Systemic infection generates a local-like immune response of the bacteriome organ in insect symbiosis

Abstract

Endosymbiosis is common in insects thriving in nutritionally unbalanced habitats. The cereal weevil, Sitophilus oryzae, houses Sodalis pierantonius, a Gram-negative intracellular symbiotic bacterium (endosymbiont), within a dedicated organ called a bacteriome. Recent data have shown that the bacteriome expresses certain immune genes that result in local symbiont tolerance and control. Here, we address the question of whether and how the bacteriome responds to insect infections involving exogenous bacteria. We have established an infection model by challenging weevil larvae with the Gram-negative bacterium Dickeya dadantii. We showed that D. dadantii infects host tissues and triggers a systemic immune response. Gene transcript analysis indicated that the bacteriome is also immune responsive, but it expresses immune effector genes to a lesser extent than the systemic and intestinal responses. Most genes putatively involved in immune pathways remain weakly expressed in the bacteriome following D. dadantii infection. Moreover, quantitative PCR experiments showed that the endosymbiont load is not affected by insect infection or the resulting bacteriome immune activation.

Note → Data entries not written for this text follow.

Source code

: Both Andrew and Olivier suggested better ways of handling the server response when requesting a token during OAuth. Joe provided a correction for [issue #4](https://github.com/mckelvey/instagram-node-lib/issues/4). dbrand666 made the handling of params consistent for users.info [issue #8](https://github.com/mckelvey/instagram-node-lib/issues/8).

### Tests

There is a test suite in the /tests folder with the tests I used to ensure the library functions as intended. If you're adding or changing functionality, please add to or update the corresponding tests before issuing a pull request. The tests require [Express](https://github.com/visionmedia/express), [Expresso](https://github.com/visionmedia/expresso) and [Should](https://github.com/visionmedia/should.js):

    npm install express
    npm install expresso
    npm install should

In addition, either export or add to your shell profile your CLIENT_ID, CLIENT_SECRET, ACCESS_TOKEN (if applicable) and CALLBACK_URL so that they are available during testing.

Thus, the contained immune effector gene expression in the bacteriome may prevent potentially harmful effects of the immune response on endosymbionts, whilst efficiently protecting them from bacterial intruders.

Fig. 1

Kinetics of AMP gene expression in whole aposymbiotic larvae injected with M. luteus or D. dadantii. The effect of the type of injection and the effect of time are statistically significant for all genes. For detailed statistical results, see online supplementary tables 2 and 3. Error bars represent the standard error of four independent measurements.

Fig. 2

Tissue distribution of D. dadantii in infected symbiotic larvae. a Kinetics of D. dadantii counts in whole infected larvae. Bacteria count increases from 2 to 12 h after the injection. At 24 h postinjection, the count falls under the detection limit, indicating bacterial clearance in surviving larvae. Error bars represent the standard error of five independent measurements. At 6 h postinfection, D. dadantii could be seen in most tissues of symbiotic larvae, including the fat body (b), muscles (c) and bacteriome (d). It had also accumulated along the gut epithelium (e), sometimes causing damage (f). Bacteria were, however, never found inside the host cells. At 12 h postinfection, D. dadantii was found mostly on the borders of the organs (g). In surviving larvae, bacteria were seen as small stacks along the bacteriome (h) and the gut epithelium (i) only. In larvae dying from infection, the bacteria had spread to all the tissues, including the fat body (j), the bacteriome (k) and the gut (l).

Fig. 3

Bacteriome immune response in symbiotic larvae injected with M. luteus or D. dadantii. AMP gene expression was quantified at 2, 6, 12 and 24 h after the bacterial challenge. The effect of the type of injection, the effect of time and their interaction are statistically significant for all genes. For detailed statistical results, see online supplementary tables 2 and 3. Error bars represent the standard error of four independent measurements.

Fig. 4

Expression kinetics of immune-related genes observed for humoral (H) and bacteriome (B) responses in larvae injected with M. luteus or D. dadantii. Whole aposymbiotic larvae were used to assess the systemic humoral immune response; symbiotic larvae were used to measure the bacteriome-specific response. Statistical results from the global two-way ANOVA analysis are displayed on each graph with inf the infection type, t the time postinfection and int their interaction. ⁻ p > 0.05; * p < 0.05; ** p < 0.01; *** p < 0.001. Detailed p values and full contrast analysis results are displayed in online supplementary tables 2 and 3. Error bars represent the standard error of four independent measurements.

Fig. 5

Expression of immune-related genes in the bacteriome (B) and gut (G) of symbiotic larvae 6 h after D. dadantii infection. Asterisks attached to gene names indicate a significant difference in global expression levels between B and G from a two-way ANOVA analysis. Asterisks on the bar plots indicate a significant difference between infected and control conditions within one organ from a Welch two-sample t test (* p < 0.05; ** p < 0.01; *** p < 0.001). Error bars represent the standard error of three independent measurements. PBS = PBS injected; Dd = D. dadantii injected.

Fig. 6

S. pierantonius quantification in whole symbiotic larvae from 2 to 24 h after D. dadantii or M. luteus infection. The solid line represents the mock infection, the dashed line indicates infection with D. dadantii and the dotted line shows infection with M. luteus. No significant difference was found between infected and control larvae. Error bars represent the standard error of five independent measurements.